Estratégia política divide aliados
Apesar das críticas, aliados de Flávio afirmam que o senador tenta demonstrar transparência ao defender investigações amplas sobre o caso. Segundo integrantes do PL, a estratégia busca afastar a imagem de que o parlamentar teria interesse em barrar apurações.
Por outro lado, setores da oposição avaliam que a defesa pública da CPI seria uma tentativa de reduzir danos políticos após o vazamento das conversas com Vorcaro. Parlamentares críticos ao bolsonarismo argumentam que Flávio mudou o tom apenas quando passou a ser diretamente associado ao escândalo.
O caso também aumentou tensões entre grupos políticos no Senado. Enquanto governistas defendem aprofundamento das investigações, aliados do ex-presidente Jair Bolsonaro acusam adversários de utilizar o episódio como instrumento de desgaste eleitoral.
Caso segue repercutindo em Brasília
As investigações relacionadas ao Banco Master continuam em andamento e novas etapas das CPIs ainda devem ocorrer ao longo das próximas semanas.
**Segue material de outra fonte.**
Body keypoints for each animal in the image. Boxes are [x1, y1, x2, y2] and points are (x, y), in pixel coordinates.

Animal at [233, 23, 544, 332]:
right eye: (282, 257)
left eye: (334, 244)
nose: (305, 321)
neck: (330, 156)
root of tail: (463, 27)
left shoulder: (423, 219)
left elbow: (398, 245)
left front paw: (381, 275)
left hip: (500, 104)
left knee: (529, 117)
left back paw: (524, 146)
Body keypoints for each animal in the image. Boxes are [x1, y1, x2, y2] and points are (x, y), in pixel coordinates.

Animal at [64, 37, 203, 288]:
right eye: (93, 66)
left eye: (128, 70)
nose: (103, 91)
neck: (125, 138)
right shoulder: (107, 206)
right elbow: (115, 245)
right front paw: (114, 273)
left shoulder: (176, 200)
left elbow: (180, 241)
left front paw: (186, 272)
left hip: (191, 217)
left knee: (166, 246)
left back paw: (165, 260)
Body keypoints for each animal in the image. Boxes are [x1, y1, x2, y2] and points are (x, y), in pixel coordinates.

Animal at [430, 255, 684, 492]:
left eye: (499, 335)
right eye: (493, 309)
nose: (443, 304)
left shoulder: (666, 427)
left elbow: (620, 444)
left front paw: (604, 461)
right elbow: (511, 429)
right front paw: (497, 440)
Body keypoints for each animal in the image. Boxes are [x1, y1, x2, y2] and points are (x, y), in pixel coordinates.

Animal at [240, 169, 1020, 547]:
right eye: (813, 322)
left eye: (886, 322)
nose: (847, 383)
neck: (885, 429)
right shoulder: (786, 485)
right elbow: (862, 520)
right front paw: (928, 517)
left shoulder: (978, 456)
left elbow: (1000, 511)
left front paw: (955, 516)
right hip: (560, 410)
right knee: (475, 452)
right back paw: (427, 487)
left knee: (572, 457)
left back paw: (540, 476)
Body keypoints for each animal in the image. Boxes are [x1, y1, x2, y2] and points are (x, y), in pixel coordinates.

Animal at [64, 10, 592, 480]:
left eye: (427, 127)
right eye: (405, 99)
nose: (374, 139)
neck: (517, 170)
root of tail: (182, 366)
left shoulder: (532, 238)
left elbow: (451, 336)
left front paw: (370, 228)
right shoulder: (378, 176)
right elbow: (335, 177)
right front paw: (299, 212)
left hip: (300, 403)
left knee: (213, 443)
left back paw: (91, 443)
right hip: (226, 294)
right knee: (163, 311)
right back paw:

A expectativa no Congresso é de que depoimentos, documentos e possíveis quebras de sigilo tragam novos elementos sobre a atuação de empresários, políticos e operadores financeiros ligados ao caso.
Enquanto isso, o histórico de Flávio Bolsonaro nas discussões sobre as CPIs permanece como um dos principais pontos de debate no Senado. A combinação entre apoio inicial às investigações, mudança de discurso e revelações sobre sua relação com Daniel Vorcaro passou a ser vista como um tema sensível dentro do cenário político nacional.